Brief Review — DoubleU-Net: A Deep Convolutional Neural Network for Medical Image Segmentation
DoubleU-Net: A Deep Convolutional Neural Network for Medical Image Segmentation,
DoubleU-Net, by SimulaMet, UiT The Arctic University of Norway, and Oslo Metropolitan University
2020 CBMS, Over 300 Citations (Sik-Ho Tsang @ Medium)Biomedical Image Segmentation
2015 … 2022 [UNETR] [Half-UNet] [BUSIS] [RCA-IUNet] [Swin-Unet] 2023 [DCSAU-Net]
==== My Other Paper Readings Also Over Here ====
- DoubleU-Net is proposed, which is a combination of two U-Net architectures stacked on top of each other.
- The first U-Net uses a pre-trained VGG-19 as the encoder, which has already learned features from ImageNet and can be transferred to another task easily. To capture more semantic information efficiently, another U-Net is added at the bottom.
- Atrous Spatial Pyramid Pooling (ASPP), as in DeepLabv3, and SE block, as in SENet, are adopted to capture contextual information within the network.
Outline
- DoubleU-Net
- Results
1. DoubleU-Net
1.1. Overall
- DoubleU-Net starts with a VGG-19 (Yellow) as encoder sub-network.
- Decoder block is marked in light green.
- ASPP (Blue), as in DeepLabv3 is used.
- The squeeze-and-excite block, as in SENet, is used in the encoder of NETWORK 1 and decoder blocks of NETWORK 1 and NETWORK 2.
- (In the paper, authors also do not mention too much about DeepLabv3 and SENet. If interested, please feel free to read about their stories.)
- In the NETWORK 1, the input image is fed to the modified U-Net, which generates a predicted mask (Output1).
- An element-wise multiplication is performed between the output of NETWORK 1 (Output1) with the input of the same network.
1.2. Encoder
- Each encoder block in the encoder2 performs two 3×3 convolution operation, each followed by a batch normalization. ReLU is used. After that, max-pooling is performed with a 2×2 window and stride 2 to reduce the spatial dimension of the feature maps.
1.3. Decoder
- Each decoder block performs a 2×2 bi-linear up-sampling on the input feature, which doubles the dimension of the input feature maps. The appropriate skip connections (ResNet) concatenate feature maps from the encoder to the output feature maps.
- In the second decoder, skip connections (ResNet) from both the encoders are used.
- Two 3×3 convolution operation, each of which is followed by batch normalization and then by a ReLU activation function. After that, a squeeze and excitation block is used.
1.4. Output
- At last, a convolution layer with a sigmoid is applied, which is used to generate the mask for the corresponding modified U-Net.
2. Results
2.1. Datasets
2.2. SOTA Comparisons
DoubleU-Net achieved a DSC of 0.7649 and a mIoU of 0.6255, outperforms the baseline (Mask R-CNN with ResNet-101) by 6.07% in terms of DSC and 1.31% in mIoU.
DoubleU-Net achieve a DSC of 0.9239 which is 3.91% higher than Conditional GAN in [34] and mIoU of 0.8611, which is 1.14% higher than MultiResUNet.
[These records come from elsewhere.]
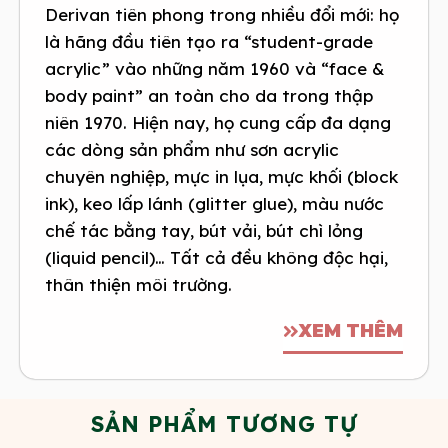
Derivan tiên phong trong nhiều đổi mới: họ
là hãng đầu tiên tạo ra “student-grade
acrylic” vào những năm 1960 và “face &
body paint” an toàn cho da trong thập
niên 1970. Hiện nay, họ cung cấp đa dạng
các dòng sản phẩm như sơn acrylic
chuyên nghiệp, mực in lụa, mực khối (block
ink), keo lấp lánh (glitter glue), màu nước
chế tác bằng tay, bút vải, bút chì lỏng
(liquid pencil)… Tất cả đều không độc hại,
thân thiện môi trường.
XEM THÊM
SẢN PHẨM TƯƠNG TỰ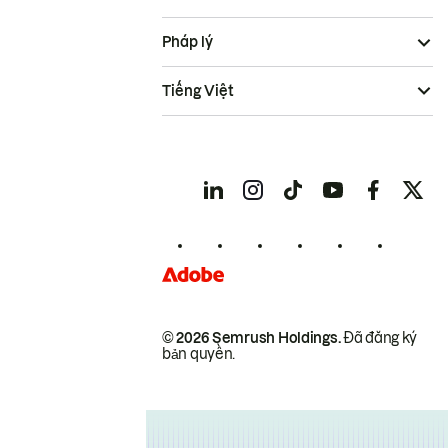
Pháp lý
Tiếng Việt
© 2026 Semrush Holdings.
Đã đăng ký
bản quyền.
DoubleU-Net achieve a DSC of 0.8962 and mIoU of 0.8212, outperforms U-Net by an approximate margin of 5.7%, and MultiResUNet by an approximate margin of 1.83% in terms of mIoU on Lesion boundary segmentation challenge dataset from ISIC-2018.
DoubleU-Net produced a DSC of 0.9133, which is 1.59% higher than UNet++ [, and comparable mIoU with U-Net and UNet++ that uses ResNet-101 as the backbone model.
2.3. Comparisons with U-Net
DoubleUNet performs reasonably well as compared to U-Net for all the presented datasets.
2.4. Visualizations
The segmentation mask produced by Output2 is better than that of Output1.